Top of Given information

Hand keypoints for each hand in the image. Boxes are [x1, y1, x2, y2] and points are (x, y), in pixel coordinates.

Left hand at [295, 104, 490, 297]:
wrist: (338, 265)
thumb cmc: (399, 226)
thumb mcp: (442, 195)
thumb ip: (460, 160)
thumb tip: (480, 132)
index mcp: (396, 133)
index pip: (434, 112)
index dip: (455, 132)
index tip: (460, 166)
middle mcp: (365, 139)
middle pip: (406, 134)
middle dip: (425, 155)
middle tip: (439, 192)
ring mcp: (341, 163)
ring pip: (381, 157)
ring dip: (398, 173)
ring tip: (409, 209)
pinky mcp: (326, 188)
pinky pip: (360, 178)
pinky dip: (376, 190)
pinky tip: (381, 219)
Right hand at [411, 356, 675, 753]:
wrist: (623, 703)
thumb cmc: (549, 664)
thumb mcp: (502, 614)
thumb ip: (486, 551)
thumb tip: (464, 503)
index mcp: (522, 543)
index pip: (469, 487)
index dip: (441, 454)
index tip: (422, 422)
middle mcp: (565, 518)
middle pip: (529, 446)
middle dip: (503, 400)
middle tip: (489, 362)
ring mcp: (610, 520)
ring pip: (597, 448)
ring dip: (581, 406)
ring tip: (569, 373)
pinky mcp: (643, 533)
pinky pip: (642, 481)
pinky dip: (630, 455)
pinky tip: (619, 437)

Bottom of Given information
Top of Given information

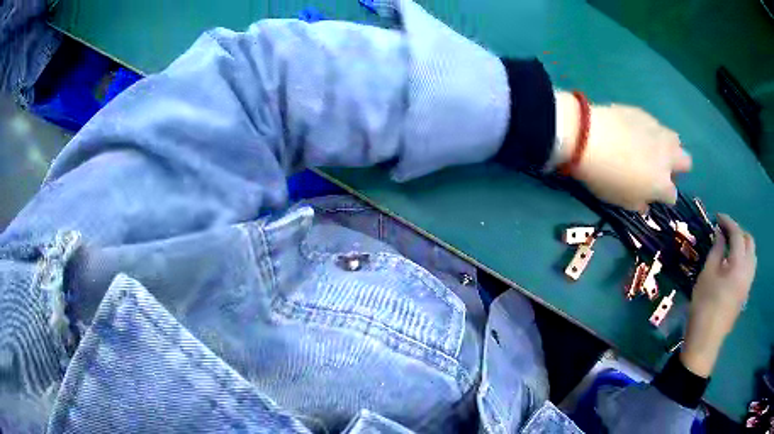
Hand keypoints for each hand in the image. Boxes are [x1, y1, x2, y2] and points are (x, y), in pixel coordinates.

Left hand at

Bottom of Given information

§ Exercise goal: Would you please copy, word for word, everything above from the line containing "middle tip: (489, 362)" down to the line containing "pinky tip: (619, 437)", those two lines included?

§ Your response:
middle tip: (489, 362)
ring mcp: (610, 520)
ring pip: (597, 448)
ring dip: (581, 406)
ring tip: (569, 373)
pinky mcp: (643, 533)
pinky pip: (642, 481)
pinky dip: (630, 455)
pinky tip: (619, 437)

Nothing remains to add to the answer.